# DIRECTIONS FOR THIS TASK
In the affordable housing text below, how many apartments renting for $900 or less disappeared from New York City's housing inventory between 2005 and 2017?

== SELECTED TEXT

While it is no surprise that the supply of affordable housing in New York City is dwindling, what is truly stunning is the rate of the decline. According to a September 2018 report published by New York City’s comptroller, over 425,000 apartments renting for $900 or less (in 2017 dollars) disappeared from the city’s housing inventory between 2005 and 2017, leaving the city’s lowest-income households with fewer and fewer options for affordable housing.
At Leviticus, we recognize that access to high-quality affordable housing is essential for the creation of strong, sustainable communities, and we are committed to supporting affordable housing preservation. One of our newest loans illustrates well our effort.
A $430,000 construction loan is supporting renovations of two apartment buildings in the Bushwick neighborhood of Brooklyn, New York, a rapidly gentrifying community where affordable rentals have become scarce. The project is being undertaken by the Joint Ownership Entity NYC (JOE NYC), an innovative nonprofit corporation founded in 2016 to secure the long-term viability of nonprofit-run affordable housing and to secure new affordable housing development opportunities for local community development corporations (CDCs). JOE NYC currently has 11 nonprofit CDC members located in New York City and a real estate portfolio of 1,629 units across 19 projects.
The borrower for our loan is JOE RiseBoro Harman Street LLC, a new entity formed by JOE NYC specifically for the Brooklyn project. JOE RiseBoro plans to renovate the two apartment buildings built in 1931—a four-story, 12-unit walk-up and a three-story, six-unit walk-up. Our capital will finance a variety of maintenance and repair projects, including renovating bathrooms and repairing fire escapes, gutters and downspouts, and interior drywall. Additional funding from various city agencies will enable JOE RiseBoro to make more extensive capital repairs.
Altogether, our loan will help preserve 18 units of affordable housing in Brooklyn—a modest number in light of the urgent need for housing, but a great blessing to the tenants who will have the opportunity to occupy those apartments for years to come.

====
== DATASET

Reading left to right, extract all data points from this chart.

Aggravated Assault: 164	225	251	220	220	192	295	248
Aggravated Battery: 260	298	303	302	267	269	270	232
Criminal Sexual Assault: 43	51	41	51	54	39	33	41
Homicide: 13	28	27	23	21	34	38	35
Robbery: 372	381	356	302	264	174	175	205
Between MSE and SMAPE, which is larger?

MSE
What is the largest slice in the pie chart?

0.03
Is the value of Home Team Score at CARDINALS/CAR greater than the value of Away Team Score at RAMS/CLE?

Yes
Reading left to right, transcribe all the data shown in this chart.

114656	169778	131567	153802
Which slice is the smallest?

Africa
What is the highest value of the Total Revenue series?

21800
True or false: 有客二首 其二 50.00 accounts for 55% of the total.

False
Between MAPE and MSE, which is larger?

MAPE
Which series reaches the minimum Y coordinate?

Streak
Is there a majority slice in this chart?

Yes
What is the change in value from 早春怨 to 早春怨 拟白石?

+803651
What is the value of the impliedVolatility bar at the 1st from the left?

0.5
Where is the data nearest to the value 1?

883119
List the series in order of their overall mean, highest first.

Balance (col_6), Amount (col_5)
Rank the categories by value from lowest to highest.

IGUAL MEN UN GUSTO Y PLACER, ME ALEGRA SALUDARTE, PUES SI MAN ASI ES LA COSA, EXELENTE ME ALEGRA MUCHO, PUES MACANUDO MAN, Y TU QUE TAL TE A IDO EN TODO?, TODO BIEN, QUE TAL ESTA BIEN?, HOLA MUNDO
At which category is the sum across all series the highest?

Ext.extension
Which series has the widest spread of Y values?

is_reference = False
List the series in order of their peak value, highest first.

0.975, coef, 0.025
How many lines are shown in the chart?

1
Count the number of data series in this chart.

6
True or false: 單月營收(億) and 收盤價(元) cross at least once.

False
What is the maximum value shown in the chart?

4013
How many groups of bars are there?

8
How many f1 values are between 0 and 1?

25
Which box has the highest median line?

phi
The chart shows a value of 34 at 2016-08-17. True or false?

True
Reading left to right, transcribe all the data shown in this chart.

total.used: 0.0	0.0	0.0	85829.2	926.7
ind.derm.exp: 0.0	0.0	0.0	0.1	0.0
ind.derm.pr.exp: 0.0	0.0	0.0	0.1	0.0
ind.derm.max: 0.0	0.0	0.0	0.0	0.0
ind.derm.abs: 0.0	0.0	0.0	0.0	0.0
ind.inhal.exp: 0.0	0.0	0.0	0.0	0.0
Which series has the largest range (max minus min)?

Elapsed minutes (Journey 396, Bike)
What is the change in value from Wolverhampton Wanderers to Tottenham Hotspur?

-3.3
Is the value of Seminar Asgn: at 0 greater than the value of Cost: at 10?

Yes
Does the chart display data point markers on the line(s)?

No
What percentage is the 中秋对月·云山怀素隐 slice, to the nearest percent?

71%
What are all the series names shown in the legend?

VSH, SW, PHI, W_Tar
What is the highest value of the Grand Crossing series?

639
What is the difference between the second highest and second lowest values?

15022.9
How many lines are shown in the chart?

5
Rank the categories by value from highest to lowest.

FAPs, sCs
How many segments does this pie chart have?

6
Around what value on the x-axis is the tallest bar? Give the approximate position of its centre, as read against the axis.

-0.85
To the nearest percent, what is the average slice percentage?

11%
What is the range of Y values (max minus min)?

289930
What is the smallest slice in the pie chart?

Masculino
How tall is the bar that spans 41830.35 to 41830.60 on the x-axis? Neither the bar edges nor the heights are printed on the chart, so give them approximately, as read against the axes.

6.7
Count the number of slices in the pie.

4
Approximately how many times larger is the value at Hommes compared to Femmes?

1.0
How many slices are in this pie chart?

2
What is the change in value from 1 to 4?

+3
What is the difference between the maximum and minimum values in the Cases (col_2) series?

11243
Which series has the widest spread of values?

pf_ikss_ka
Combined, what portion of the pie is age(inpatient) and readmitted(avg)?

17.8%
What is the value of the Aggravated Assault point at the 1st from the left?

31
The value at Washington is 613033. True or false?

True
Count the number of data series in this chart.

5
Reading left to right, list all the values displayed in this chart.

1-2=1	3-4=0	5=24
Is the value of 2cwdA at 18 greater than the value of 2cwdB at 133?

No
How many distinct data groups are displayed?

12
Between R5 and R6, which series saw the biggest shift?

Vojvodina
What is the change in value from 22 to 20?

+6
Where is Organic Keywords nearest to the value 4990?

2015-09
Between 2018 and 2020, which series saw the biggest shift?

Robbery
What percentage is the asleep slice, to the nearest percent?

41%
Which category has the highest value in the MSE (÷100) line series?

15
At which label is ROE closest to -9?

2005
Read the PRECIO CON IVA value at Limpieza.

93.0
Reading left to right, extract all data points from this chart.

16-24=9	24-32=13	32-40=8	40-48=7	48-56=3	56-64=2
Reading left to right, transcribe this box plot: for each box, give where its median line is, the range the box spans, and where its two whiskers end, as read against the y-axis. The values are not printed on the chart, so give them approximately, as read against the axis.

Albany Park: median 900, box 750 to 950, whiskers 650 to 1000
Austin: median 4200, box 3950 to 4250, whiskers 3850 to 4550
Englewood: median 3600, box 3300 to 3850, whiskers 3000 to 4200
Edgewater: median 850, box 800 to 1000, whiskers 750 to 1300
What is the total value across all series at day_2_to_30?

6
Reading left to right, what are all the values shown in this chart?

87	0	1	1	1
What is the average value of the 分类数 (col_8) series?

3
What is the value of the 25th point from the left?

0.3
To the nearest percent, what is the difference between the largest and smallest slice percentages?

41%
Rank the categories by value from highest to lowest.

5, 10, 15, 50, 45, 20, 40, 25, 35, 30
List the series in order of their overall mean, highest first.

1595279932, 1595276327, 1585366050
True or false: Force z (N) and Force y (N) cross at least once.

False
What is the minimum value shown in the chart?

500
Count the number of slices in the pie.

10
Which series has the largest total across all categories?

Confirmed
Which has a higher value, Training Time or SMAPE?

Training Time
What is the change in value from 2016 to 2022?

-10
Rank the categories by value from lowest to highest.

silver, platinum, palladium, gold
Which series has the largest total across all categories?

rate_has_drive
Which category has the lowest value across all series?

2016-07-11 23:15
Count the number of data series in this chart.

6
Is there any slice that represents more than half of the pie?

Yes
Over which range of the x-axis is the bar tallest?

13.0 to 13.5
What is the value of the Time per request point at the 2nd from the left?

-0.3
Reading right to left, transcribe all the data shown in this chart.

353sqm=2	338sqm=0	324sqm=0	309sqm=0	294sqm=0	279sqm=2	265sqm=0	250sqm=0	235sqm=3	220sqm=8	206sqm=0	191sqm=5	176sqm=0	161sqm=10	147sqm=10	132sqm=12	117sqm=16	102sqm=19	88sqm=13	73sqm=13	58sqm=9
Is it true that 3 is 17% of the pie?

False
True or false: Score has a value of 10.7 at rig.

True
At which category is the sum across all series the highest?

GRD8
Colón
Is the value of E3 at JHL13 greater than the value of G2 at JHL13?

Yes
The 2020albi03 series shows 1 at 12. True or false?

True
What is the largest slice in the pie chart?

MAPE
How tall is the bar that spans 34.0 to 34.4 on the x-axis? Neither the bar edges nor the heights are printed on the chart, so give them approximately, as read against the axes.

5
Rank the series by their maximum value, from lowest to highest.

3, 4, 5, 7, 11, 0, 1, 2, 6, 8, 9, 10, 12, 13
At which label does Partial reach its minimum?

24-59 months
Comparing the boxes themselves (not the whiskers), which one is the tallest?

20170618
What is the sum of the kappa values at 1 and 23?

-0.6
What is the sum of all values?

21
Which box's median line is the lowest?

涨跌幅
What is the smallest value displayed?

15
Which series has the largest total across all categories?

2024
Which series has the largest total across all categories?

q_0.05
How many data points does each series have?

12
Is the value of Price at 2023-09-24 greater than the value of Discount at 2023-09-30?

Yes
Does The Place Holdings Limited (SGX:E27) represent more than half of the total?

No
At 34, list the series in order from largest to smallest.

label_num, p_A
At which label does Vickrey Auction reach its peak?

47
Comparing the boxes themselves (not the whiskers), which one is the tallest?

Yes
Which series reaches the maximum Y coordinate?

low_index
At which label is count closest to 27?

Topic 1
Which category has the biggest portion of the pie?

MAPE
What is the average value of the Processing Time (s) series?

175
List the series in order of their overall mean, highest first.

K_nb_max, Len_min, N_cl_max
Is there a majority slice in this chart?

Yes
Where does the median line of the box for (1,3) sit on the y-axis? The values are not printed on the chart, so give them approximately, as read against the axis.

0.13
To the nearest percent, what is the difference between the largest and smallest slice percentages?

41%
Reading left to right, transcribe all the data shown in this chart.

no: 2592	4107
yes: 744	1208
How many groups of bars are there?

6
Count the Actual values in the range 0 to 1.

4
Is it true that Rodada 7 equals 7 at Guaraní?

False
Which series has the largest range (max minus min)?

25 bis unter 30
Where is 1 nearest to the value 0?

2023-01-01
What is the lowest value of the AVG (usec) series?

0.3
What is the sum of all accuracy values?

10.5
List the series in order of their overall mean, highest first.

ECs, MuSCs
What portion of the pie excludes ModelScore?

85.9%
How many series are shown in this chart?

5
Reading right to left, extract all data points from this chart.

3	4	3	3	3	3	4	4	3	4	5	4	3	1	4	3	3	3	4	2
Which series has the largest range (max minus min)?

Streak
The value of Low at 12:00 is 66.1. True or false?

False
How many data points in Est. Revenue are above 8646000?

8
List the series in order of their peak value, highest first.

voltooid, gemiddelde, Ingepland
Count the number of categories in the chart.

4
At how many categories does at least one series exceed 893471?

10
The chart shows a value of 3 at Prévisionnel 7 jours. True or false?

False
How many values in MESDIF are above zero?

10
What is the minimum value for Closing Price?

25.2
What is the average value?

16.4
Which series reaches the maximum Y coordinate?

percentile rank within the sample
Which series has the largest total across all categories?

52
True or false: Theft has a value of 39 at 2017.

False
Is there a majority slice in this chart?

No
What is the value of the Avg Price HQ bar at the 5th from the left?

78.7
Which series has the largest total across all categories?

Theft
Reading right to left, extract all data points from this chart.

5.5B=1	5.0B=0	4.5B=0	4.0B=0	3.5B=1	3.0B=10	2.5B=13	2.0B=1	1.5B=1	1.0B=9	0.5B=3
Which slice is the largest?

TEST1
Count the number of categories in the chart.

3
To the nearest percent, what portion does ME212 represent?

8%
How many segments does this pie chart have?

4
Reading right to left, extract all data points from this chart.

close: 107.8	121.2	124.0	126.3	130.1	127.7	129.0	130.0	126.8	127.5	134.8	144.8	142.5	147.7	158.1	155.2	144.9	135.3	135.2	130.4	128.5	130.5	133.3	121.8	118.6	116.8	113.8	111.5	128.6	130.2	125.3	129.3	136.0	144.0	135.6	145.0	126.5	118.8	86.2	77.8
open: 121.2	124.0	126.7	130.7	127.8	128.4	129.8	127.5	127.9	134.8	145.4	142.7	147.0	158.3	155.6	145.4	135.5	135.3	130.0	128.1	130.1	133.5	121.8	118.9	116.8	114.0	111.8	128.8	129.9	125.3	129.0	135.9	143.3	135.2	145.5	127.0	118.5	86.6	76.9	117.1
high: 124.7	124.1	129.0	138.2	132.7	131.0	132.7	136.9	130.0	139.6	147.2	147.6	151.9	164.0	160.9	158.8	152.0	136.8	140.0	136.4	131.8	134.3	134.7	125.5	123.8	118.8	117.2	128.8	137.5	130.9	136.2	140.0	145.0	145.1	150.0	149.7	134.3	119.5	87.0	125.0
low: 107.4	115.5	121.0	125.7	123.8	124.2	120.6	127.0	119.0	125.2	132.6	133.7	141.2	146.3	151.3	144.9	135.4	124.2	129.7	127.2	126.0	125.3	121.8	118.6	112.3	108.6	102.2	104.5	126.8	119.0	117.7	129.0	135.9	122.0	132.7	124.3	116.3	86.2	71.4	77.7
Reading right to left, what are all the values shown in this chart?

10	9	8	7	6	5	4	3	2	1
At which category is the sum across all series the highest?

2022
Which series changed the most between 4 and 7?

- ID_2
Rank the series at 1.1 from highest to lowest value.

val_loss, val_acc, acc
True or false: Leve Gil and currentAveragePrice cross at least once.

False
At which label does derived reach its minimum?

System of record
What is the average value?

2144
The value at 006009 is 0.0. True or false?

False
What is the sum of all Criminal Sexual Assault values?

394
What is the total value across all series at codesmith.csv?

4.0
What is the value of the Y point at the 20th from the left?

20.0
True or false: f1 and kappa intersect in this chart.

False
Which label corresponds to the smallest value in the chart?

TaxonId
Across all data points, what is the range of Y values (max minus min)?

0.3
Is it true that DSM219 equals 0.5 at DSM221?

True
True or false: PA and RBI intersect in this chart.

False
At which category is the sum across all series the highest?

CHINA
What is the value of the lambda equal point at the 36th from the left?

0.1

====

# FINISHED TASK
Over 425,000 apartments.